Jennifer Frazer December 29, 2010 at 1:34 pm

It’s true that I have not. I read that they were very dark though. But perhaps murky *is* a bit of an overstatement. Thanks for pointing out. : )

Martin Grantham December 30, 2012 at 5:21 pm

This article omits a couple ideas important to understanding the phenomenon of Albino plants:
1. All chlorophyll resides in the chloroplasts within plant cells and chloroplasts have genes of their own. Chloroplasts can be lost from plant cells or loose their ability to make chlorophyll without any change in the plant’s nuclear genes. Sometimes a nuclear gene may be involved in disabling chloroplasts (because a few genes have moved from chloroplasts into the nuclear genome) but more often a chloroplast gene is involved. Chloroplasts that loose the ability to make chlorophyll may still increase in number within cells and by random sorting during cell division some cells may end up having only nonfunctional chloroplasts and thus be albino.

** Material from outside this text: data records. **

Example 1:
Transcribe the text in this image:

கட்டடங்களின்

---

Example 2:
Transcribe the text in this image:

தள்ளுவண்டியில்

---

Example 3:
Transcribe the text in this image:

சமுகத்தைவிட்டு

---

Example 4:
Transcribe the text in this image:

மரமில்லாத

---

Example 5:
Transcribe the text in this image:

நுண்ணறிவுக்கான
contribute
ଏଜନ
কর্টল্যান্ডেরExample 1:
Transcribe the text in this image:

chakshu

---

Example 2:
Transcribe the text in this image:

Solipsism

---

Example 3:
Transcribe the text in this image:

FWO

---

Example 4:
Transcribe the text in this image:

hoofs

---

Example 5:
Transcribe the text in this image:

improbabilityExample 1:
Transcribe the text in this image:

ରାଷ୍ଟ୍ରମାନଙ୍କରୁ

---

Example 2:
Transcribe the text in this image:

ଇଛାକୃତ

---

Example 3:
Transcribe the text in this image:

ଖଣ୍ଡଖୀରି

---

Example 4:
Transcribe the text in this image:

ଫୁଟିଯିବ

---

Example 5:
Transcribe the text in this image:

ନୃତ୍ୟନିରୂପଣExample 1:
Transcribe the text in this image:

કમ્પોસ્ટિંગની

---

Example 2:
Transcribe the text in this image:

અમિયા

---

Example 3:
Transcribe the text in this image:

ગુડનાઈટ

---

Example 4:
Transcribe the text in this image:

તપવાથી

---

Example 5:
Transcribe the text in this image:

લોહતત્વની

2. Plants are very different from animals in the way they build their more indeterminant bodies. They have localized growing tips or zones that remain embryonic called meristems (while mature animals have dispersed stem cells for regeneration). If by the sorting process mentioned above, all cells in the shoot meristem loose all functional chloroplasts, the entire shoot that they give rise to will be albino. Meristems vary among plants from single cells to aggregates of cells, and more complex aggregates in which certain cells give rise only to certain portions of the shoot. When only certain cells in a more complex meristem lack functional chloroplasts, stable variegated shoots may be produced as is seen in many horticultural selections. In less rigidly organized meristems, variegation may be unstable and change as the shoots develop and branch, usually sorting out into green and albino branches eventually.

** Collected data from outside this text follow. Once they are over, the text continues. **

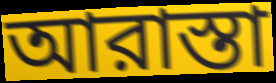
আরাস্তা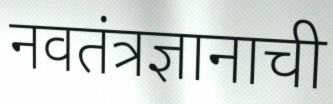
नवतंत्रज्ञानाची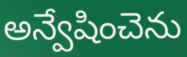
అన్వేషించెనుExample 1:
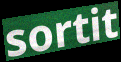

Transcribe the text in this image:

sortit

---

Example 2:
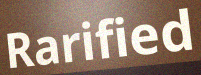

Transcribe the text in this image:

Rarified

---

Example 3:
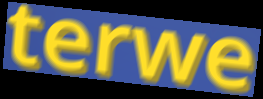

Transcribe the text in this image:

terwe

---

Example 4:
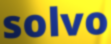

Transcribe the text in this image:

solvo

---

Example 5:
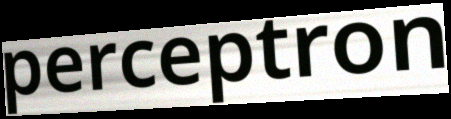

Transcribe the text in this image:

perceptron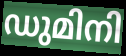
ഡുമിനിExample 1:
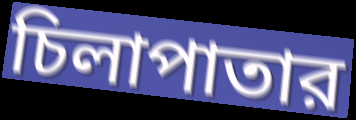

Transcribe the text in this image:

চিলাপাতার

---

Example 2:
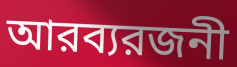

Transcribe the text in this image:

আরব্যরজনী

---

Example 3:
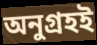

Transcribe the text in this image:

অনুগ্রহই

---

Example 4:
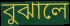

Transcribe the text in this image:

বুঝালে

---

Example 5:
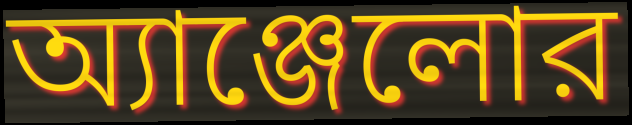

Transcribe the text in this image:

অ্যাঞ্জেলোরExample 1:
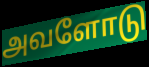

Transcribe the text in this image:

அவளோடு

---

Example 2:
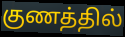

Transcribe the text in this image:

குணத்தில்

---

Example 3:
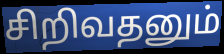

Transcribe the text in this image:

சிறிவதனும்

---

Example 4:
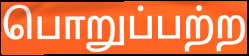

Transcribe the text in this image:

பொறுப்பற்ற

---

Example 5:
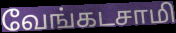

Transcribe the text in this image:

வேங்கடசாமி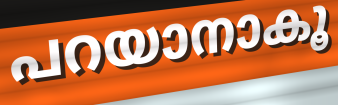
പറയാനാകൂ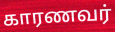
காரணவர்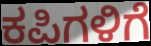
ಕಪಿಗಳಿಗೆ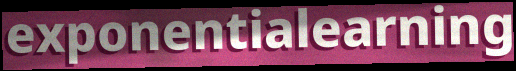
exponentialearningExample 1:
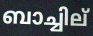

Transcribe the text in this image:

ബാച്ചില്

An hypothesis: Stable variegation does not seem to occur in coast redwood. The closest thing would be the cultivar sold as S. sempervirens ‘adpressa’ and several other names. This is a different type of phenomenon in which chloroplast competence is delayed so tip growth is white until fully mature. The coast redwood meristem is of the simple type and when dysfunctional chloroplasts are present in an individual, sorting yields either normal or pure albino shoots. The group of trees growing together that all have albino shoots at the base may all have arisen from one individual after fire. That individual had a masked population of nonfunctional chloroplasts that is revealed when cell sorting produces albino meristems. I would like to know if climbing the trees would reveal higher albino shoots, or if something unusual is happening in the lignotubers of these trees?